__Data extracts__:

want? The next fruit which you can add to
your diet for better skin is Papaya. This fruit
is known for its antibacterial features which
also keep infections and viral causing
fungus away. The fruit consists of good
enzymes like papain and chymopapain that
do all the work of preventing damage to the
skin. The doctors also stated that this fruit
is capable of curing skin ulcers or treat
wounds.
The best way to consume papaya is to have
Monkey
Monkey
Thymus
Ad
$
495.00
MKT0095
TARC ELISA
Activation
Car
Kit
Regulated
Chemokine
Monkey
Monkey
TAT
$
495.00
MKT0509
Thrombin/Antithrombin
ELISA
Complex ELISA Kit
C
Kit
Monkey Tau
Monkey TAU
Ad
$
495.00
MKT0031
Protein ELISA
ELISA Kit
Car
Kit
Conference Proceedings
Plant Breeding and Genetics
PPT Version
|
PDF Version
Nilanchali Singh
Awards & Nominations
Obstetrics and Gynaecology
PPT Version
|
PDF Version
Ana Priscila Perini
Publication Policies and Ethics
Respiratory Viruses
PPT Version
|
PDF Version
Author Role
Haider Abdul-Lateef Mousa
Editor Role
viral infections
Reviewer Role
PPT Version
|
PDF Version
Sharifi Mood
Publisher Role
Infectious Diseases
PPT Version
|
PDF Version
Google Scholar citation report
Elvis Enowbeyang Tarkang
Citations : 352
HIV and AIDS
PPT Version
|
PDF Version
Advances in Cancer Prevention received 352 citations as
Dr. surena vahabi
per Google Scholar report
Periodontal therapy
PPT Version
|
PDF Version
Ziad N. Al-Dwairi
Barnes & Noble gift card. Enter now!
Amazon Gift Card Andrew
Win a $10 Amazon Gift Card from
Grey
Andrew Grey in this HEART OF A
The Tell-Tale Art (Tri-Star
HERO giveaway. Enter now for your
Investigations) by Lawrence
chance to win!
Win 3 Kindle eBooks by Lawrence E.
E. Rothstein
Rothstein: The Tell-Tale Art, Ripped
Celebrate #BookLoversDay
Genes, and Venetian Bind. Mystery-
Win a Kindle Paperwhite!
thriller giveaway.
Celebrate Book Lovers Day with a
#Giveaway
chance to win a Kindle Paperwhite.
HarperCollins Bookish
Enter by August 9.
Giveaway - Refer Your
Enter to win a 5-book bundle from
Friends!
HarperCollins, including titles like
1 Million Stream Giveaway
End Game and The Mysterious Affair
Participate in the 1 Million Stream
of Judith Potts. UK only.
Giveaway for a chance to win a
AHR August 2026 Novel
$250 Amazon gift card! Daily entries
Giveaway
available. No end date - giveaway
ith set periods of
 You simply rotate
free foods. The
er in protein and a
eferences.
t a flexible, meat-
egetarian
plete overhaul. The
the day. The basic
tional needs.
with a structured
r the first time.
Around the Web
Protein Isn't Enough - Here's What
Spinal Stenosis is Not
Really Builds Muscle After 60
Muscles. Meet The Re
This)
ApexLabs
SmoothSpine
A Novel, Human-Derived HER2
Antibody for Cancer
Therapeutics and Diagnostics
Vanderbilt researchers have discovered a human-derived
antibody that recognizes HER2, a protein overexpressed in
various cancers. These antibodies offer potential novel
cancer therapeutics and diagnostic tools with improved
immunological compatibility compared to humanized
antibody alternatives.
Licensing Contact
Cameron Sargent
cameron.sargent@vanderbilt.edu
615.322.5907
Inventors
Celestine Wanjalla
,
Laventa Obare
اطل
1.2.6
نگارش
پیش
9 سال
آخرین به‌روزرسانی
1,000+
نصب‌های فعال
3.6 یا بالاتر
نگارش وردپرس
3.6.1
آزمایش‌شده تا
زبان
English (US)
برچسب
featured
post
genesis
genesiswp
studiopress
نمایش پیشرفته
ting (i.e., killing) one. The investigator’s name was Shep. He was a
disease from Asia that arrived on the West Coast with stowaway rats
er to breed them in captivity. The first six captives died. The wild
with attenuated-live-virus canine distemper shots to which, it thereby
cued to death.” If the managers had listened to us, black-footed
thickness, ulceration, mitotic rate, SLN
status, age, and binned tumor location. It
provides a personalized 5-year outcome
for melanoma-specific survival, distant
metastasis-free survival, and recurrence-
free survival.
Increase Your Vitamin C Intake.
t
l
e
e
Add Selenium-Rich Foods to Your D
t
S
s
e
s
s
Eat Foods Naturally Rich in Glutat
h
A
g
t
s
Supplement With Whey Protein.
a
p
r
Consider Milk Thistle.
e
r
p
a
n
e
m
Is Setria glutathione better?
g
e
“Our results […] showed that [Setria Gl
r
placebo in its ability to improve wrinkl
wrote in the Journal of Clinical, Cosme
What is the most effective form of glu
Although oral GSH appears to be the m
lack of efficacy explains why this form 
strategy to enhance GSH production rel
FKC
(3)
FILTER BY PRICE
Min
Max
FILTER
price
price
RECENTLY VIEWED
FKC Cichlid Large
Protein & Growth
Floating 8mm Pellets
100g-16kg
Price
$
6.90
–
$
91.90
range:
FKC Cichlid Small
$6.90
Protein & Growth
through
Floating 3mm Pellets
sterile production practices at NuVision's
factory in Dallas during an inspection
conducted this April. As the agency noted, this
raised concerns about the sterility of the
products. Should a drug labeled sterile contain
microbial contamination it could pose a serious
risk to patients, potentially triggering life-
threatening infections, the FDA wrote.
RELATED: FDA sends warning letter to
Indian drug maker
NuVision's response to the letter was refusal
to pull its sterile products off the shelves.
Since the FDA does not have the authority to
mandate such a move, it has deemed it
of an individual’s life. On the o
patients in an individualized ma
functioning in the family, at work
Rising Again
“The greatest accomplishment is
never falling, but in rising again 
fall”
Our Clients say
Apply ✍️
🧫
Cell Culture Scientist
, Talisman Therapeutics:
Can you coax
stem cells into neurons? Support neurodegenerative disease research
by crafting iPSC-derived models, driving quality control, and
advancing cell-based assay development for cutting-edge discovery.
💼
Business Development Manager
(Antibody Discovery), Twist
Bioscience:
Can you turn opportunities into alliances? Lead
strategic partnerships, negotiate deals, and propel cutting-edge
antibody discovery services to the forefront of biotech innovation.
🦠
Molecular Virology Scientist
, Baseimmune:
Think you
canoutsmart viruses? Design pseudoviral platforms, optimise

__Work task__: From the first line to the last, copy the records exactly as they appear above.

__Answer space__:
want? The next fruit which you can add to
your diet for better skin is Papaya. This fruit
is known for its antibacterial features which
also keep infections and viral causing
fungus away. The fruit consists of good
enzymes like papain and chymopapain that
do all the work of preventing damage to the
skin. The doctors also stated that this fruit
is capable of curing skin ulcers or treat
wounds.
The best way to consume papaya is to have
Monkey
Monkey
Thymus
Ad
$
495.00
MKT0095
TARC ELISA
Activation
Car
Kit
Regulated
Chemokine
Monkey
Monkey
TAT
$
495.00
MKT0509
Thrombin/Antithrombin
ELISA
Complex ELISA Kit
C
Kit
Monkey Tau
Monkey TAU
Ad
$
495.00
MKT0031
Protein ELISA
ELISA Kit
Car
Kit
Conference Proceedings
Plant Breeding and Genetics
PPT Version
|
PDF Version
Nilanchali Singh
Awards & Nominations
Obstetrics and Gynaecology
PPT Version
|
PDF Version
Ana Priscila Perini
Publication Policies and Ethics
Respiratory Viruses
PPT Version
|
PDF Version
Author Role
Haider Abdul-Lateef Mousa
Editor Role
viral infections
Reviewer Role
PPT Version
|
PDF Version
Sharifi Mood
Publisher Role
Infectious Diseases
PPT Version
|
PDF Version
Google Scholar citation report
Elvis Enowbeyang Tarkang
Citations : 352
HIV and AIDS
PPT Version
|
PDF Version
Advances in Cancer Prevention received 352 citations as
Dr. surena vahabi
per Google Scholar report
Periodontal therapy
PPT Version
|
PDF Version
Ziad N. Al-Dwairi
Barnes & Noble gift card. Enter now!
Amazon Gift Card Andrew
Win a $10 Amazon Gift Card from
Grey
Andrew Grey in this HEART OF A
The Tell-Tale Art (Tri-Star
HERO giveaway. Enter now for your
Investigations) by Lawrence
chance to win!
Win 3 Kindle eBooks by Lawrence E.
E. Rothstein
Rothstein: The Tell-Tale Art, Ripped
Celebrate #BookLoversDay
Genes, and Venetian Bind. Mystery-
Win a Kindle Paperwhite!
thriller giveaway.
Celebrate Book Lovers Day with a
#Giveaway
chance to win a Kindle Paperwhite.
HarperCollins Bookish
Enter by August 9.
Giveaway - Refer Your
Enter to win a 5-book bundle from
Friends!
HarperCollins, including titles like
1 Million Stream Giveaway
End Game and The Mysterious Affair
Participate in the 1 Million Stream
of Judith Potts. UK only.
Giveaway for a chance to win a
AHR August 2026 Novel
$250 Amazon gift card! Daily entries
Giveaway
available. No end date - giveaway
ith set periods of
 You simply rotate
free foods. The
er in protein and a
eferences.
t a flexible, meat-
egetarian
plete overhaul. The
the day. The basic
tional needs.
with a structured
r the first time.
Around the Web
Protein Isn't Enough - Here's What
Spinal Stenosis is Not
Really Builds Muscle After 60
Muscles. Meet The Re
This)
ApexLabs
SmoothSpine
A Novel, Human-Derived HER2
Antibody for Cancer
Therapeutics and Diagnostics
Vanderbilt researchers have discovered a human-derived
antibody that recognizes HER2, a protein overexpressed in
various cancers. These antibodies offer potential novel
cancer therapeutics and diagnostic tools with improved
immunological compatibility compared to humanized
antibody alternatives.
Licensing Contact
Cameron Sargent
cameron.sargent@vanderbilt.edu
615.322.5907
Inventors
Celestine Wanjalla
,
Laventa Obare
اطل
1.2.6
نگارش
پیش
9 سال
آخرین به‌روزرسانی
1,000+
نصب‌های فعال
3.6 یا بالاتر
نگارش وردپرس
3.6.1
آزمایش‌شده تا
زبان
English (US)
برچسب
featured
post
genesis
genesiswp
studiopress
نمایش پیشرفته
ting (i.e., killing) one. The investigator’s name was Shep. He was a
disease from Asia that arrived on the West Coast with stowaway rats
er to breed them in captivity. The first six captives died. The wild
with attenuated-live-virus canine distemper shots to which, it thereby
cued to death.” If the managers had listened to us, black-footed
thickness, ulceration, mitotic rate, SLN
status, age, and binned tumor location. It
provides a personalized 5-year outcome
for melanoma-specific survival, distant
metastasis-free survival, and recurrence-
free survival.
Increase Your Vitamin C Intake.
t
l
e
e
Add Selenium-Rich Foods to Your D
t
S
s
e
s
s
Eat Foods Naturally Rich in Glutat
h
A
g
t
s
Supplement With Whey Protein.
a
p
r
Consider Milk Thistle.
e
r
p
a
n
e
m
Is Setria glutathione better?
g
e
“Our results […] showed that [Setria Gl
r
placebo in its ability to improve wrinkl
wrote in the Journal of Clinical, Cosme
What is the most effective form of glu
Although oral GSH appears to be the m
lack of efficacy explains why this form 
strategy to enhance GSH production rel
FKC
(3)
FILTER BY PRICE
Min
Max
FILTER
price
price
RECENTLY VIEWED
FKC Cichlid Large
Protein & Growth
Floating 8mm Pellets
100g-16kg
Price
$
6.90
–
$
91.90
range:
FKC Cichlid Small
$6.90
Protein & Growth
through
Floating 3mm Pellets
sterile production practices at NuVision's
factory in Dallas during an inspection
conducted this April. As the agency noted, this
raised concerns about the sterility of the
products. Should a drug labeled sterile contain
microbial contamination it could pose a serious
risk to patients, potentially triggering life-
threatening infections, the FDA wrote.
RELATED: FDA sends warning letter to
Indian drug maker
NuVision's response to the letter was refusal
to pull its sterile products off the shelves.
Since the FDA does not have the authority to
mandate such a move, it has deemed it
of an individual’s life. On the o
patients in an individualized ma
functioning in the family, at work
Rising Again
“The greatest accomplishment is
never falling, but in rising again 
fall”
Our Clients say
Apply ✍️
🧫
Cell Culture Scientist
, Talisman Therapeutics:
Can you coax
stem cells into neurons? Support neurodegenerative disease research
by crafting iPSC-derived models, driving quality control, and
advancing cell-based assay development for cutting-edge discovery.
💼
Business Development Manager
(Antibody Discovery), Twist
Bioscience:
Can you turn opportunities into alliances? Lead
strategic partnerships, negotiate deals, and propel cutting-edge
antibody discovery services to the forefront of biotech innovation.
🦠
Molecular Virology Scientist
, Baseimmune:
Think you
canoutsmart viruses? Design pseudoviral platforms, optimise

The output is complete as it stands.